# Supplied passage:
—————

# Anyone heard of Webiron?



## KeithVP (May 2, 2015)

So a few hours ago I got an email from a company called "Webiron." They were basically saying that abuse was coming from one of my servers' IPs and they had blocked the IP from accessing their clients' sites. 

I did a search on them and so far have found nothing. Anyone heard of them? Are they even a legit company?


----------



## MannDude (May 2, 2015)

It would appear so. But regardless if they are 'legitimate' or not, did you investigate the abuse claim? Probably best to review that first.


----------



## KeithVP (May 2, 2015)

Hey MannDude thanks for the response.

Yes, I did investigate and found nothing suspicious, hence this thread. 

Looking for more input from other users.


----------



## DomainBop (May 2, 2015)

> I did a search on them and so far have found nothing. Anyone heard of them? Are they even a legit company?


Legit (despite the UPS store address). Arizona LLC.  Co-founder worked at GoDaddy for 3 years as Senior Engineer of Hosting Security Development and before that spent 13 years as the CTO of Internet Commerce Group ( ICG is probably better known by the names of some of the high traffic websites it operated like this one)



> Yes, I did investigate and found nothing suspicious,


WebIron was incorporated 7 months ago and the service is still in beta so there's always the chance of a false positive...

The service they're developing does look useful (although it would sadly block the entire ColoCrossing and Ecatel networks and all of their wonderful users).   The beta only supports servers running RHEL/CentOS 6/7...hopefully they'll expand the supported OS list.


----------



## webiron (May 8, 2015)

Just saw this post and wanted to stop by and say hello. Thanks for starting this discussion!

—————

# Data to use:
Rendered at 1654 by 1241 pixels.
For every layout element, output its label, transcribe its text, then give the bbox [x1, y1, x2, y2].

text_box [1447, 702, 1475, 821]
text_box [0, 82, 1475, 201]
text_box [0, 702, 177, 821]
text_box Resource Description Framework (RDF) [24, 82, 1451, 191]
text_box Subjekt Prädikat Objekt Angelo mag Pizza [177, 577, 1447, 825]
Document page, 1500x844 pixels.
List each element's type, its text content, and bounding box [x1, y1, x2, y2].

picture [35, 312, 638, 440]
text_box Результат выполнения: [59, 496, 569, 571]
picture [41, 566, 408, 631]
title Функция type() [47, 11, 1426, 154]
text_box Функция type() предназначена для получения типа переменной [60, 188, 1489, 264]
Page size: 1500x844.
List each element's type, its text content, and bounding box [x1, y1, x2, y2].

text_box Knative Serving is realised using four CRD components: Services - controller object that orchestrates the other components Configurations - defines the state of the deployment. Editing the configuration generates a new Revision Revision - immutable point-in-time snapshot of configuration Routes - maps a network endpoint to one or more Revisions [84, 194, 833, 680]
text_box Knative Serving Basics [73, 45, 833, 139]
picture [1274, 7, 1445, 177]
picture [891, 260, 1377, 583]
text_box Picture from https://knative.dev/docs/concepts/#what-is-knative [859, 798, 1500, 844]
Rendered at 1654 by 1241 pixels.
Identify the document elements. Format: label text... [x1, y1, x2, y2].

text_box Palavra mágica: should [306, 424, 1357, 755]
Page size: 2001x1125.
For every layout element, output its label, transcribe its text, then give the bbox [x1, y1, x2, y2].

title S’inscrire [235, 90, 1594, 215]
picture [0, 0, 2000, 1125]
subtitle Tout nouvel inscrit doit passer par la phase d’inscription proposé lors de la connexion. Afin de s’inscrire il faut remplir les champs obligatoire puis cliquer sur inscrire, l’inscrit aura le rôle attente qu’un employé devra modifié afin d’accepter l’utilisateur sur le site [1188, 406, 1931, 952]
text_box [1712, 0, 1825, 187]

—————

# What you will do:
**a.** Print the stretch of the Webiron thread from "## DomainBop (May" through "a false positive..." exactly.
**b.** In the records, rewrite the stretch from the line that contains "Document page, 1500x844 pixels." through the line that contains "text_box Palavra mágica: should", replacing "bounding box" with "box coordinates" and changing nothing else. Give only those lines.

# Results of the exercise:
**a.**
## DomainBop (May 2, 2015)

> I did a search on them and so far have found nothing. Anyone heard of them? Are they even a legit company?


Legit (despite the UPS store address). Arizona LLC.  Co-founder worked at GoDaddy for 3 years as Senior Engineer of Hosting Security Development and before that spent 13 years as the CTO of Internet Commerce Group ( ICG is probably better known by the names of some of the high traffic websites it operated like this one)



> Yes, I did investigate and found nothing suspicious,


WebIron was incorporated 7 months ago and the service is still in beta so there's always the chance of a false positive...

**b.**
Document page, 1500x844 pixels.
List each element's type, its text content, and box coordinates [x1, y1, x2, y2].

picture [35, 312, 638, 440]
text_box Результат выполнения: [59, 496, 569, 571]
picture [41, 566, 408, 631]
title Функция type() [47, 11, 1426, 154]
text_box Функция type() предназначена для получения типа переменной [60, 188, 1489, 264]
Page size: 1500x844.
List each element's type, its text content, and box coordinates [x1, y1, x2, y2].

text_box Knative Serving is realised using four CRD components: Services - controller object that orchestrates the other components Configurations - defines the state of the deployment. Editing the configuration generates a new Revision Revision - immutable point-in-time snapshot of configuration Routes - maps a network endpoint to one or more Revisions [84, 194, 833, 680]
text_box Knative Serving Basics [73, 45, 833, 139]
picture [1274, 7, 1445, 177]
picture [891, 260, 1377, 583]
text_box Picture from https://knative.dev/docs/concepts/#what-is-knative [859, 798, 1500, 844]
Rendered at 1654 by 1241 pixels.
Identify the document elements. Format: label text... [x1, y1, x2, y2].

text_box Palavra mágica: should [306, 424, 1357, 755]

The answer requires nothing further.